Copy out each line of the data that includes the string "casing".

*** Begin section ***

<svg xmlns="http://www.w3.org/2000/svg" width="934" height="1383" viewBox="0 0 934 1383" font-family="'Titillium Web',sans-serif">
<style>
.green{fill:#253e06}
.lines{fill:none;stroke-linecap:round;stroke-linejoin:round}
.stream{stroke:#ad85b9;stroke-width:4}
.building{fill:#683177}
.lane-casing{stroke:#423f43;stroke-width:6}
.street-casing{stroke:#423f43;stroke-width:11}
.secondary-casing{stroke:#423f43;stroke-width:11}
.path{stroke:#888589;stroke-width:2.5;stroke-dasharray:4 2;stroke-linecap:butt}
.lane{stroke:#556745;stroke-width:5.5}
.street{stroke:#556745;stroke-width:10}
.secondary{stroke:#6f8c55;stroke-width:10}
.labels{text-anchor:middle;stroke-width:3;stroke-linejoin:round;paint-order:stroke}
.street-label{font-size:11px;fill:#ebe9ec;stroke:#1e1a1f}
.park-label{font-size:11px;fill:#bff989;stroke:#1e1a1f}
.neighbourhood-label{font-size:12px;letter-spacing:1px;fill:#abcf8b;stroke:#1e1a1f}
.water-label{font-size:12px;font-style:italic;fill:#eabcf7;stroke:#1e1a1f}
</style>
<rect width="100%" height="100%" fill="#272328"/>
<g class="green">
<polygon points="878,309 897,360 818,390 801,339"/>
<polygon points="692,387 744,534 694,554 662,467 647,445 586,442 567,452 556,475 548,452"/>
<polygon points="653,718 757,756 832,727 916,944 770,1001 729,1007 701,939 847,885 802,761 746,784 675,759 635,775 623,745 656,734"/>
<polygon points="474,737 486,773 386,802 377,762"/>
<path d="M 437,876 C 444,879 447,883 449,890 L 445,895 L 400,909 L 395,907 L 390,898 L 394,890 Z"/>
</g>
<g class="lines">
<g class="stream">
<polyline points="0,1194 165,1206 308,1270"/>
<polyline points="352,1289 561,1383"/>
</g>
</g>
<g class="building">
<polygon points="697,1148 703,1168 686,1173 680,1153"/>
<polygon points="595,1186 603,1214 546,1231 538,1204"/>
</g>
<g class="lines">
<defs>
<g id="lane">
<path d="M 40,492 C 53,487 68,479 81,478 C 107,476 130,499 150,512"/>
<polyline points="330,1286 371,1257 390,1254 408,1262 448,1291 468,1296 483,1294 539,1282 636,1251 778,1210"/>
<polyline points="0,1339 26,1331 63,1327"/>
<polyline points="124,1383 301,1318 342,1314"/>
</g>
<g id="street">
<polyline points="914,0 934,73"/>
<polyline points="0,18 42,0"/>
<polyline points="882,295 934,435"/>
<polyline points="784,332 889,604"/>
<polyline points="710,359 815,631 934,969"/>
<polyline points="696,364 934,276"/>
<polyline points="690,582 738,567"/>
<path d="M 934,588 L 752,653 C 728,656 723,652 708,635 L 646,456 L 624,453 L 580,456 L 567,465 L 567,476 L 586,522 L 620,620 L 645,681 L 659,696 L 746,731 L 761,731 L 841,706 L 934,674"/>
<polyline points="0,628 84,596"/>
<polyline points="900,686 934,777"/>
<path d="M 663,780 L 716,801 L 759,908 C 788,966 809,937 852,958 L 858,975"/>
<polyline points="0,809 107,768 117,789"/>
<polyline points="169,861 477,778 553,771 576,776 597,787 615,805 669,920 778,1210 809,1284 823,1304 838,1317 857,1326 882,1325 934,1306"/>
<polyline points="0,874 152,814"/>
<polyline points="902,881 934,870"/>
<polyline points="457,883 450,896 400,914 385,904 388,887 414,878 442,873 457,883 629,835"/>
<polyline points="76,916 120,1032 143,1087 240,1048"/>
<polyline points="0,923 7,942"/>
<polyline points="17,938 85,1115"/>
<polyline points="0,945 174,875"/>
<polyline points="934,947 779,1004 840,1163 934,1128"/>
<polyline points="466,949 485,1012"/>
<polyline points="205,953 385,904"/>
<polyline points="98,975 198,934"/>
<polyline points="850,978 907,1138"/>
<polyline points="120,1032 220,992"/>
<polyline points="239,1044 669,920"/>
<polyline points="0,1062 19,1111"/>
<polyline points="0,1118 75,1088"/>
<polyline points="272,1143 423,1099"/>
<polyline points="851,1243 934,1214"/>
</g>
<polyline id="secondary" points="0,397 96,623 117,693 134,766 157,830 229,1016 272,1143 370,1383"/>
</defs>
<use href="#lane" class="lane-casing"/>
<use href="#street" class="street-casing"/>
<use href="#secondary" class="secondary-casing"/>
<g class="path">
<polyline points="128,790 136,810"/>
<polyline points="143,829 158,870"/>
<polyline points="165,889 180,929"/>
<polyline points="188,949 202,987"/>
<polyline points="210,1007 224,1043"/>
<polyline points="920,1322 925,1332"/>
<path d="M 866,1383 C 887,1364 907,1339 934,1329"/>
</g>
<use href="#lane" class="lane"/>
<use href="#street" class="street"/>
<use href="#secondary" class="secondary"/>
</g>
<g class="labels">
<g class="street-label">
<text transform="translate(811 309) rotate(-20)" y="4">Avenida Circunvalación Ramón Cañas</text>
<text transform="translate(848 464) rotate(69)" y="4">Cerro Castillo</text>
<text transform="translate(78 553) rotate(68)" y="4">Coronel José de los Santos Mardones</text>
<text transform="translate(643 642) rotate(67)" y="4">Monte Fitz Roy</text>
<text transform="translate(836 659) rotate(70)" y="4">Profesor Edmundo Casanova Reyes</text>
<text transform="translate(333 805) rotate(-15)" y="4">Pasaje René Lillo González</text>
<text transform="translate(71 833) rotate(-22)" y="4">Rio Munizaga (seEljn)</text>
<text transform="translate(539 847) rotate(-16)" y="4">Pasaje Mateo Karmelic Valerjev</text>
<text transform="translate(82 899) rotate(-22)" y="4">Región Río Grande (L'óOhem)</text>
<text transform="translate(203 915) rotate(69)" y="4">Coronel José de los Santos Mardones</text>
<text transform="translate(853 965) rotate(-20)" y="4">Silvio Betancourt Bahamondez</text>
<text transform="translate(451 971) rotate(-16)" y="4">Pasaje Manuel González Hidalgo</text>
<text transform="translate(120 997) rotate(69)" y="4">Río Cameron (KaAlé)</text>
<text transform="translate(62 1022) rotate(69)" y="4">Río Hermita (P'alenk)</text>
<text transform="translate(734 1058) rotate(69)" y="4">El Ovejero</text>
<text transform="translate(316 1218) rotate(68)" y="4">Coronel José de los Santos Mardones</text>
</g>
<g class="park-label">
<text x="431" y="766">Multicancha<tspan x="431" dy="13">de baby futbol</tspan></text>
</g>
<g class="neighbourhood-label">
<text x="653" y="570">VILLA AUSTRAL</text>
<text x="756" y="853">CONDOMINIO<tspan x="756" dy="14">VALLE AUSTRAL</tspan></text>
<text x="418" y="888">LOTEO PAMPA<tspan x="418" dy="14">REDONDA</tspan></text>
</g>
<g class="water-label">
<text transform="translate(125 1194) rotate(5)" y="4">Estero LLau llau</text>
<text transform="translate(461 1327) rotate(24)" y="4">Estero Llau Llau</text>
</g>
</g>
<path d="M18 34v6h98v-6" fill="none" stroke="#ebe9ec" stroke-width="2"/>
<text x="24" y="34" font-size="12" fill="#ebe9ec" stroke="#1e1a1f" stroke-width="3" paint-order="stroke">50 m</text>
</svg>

*** End section ***

### OUTPUT OF THE EXERCISE
.lane-casing{stroke:#423f43;stroke-width:6}
.street-casing{stroke:#423f43;stroke-width:11}
.secondary-casing{stroke:#423f43;stroke-width:11}
<use href="#lane" class="lane-casing"/>
<use href="#street" class="street-casing"/>
<use href="#secondary" class="secondary-casing"/>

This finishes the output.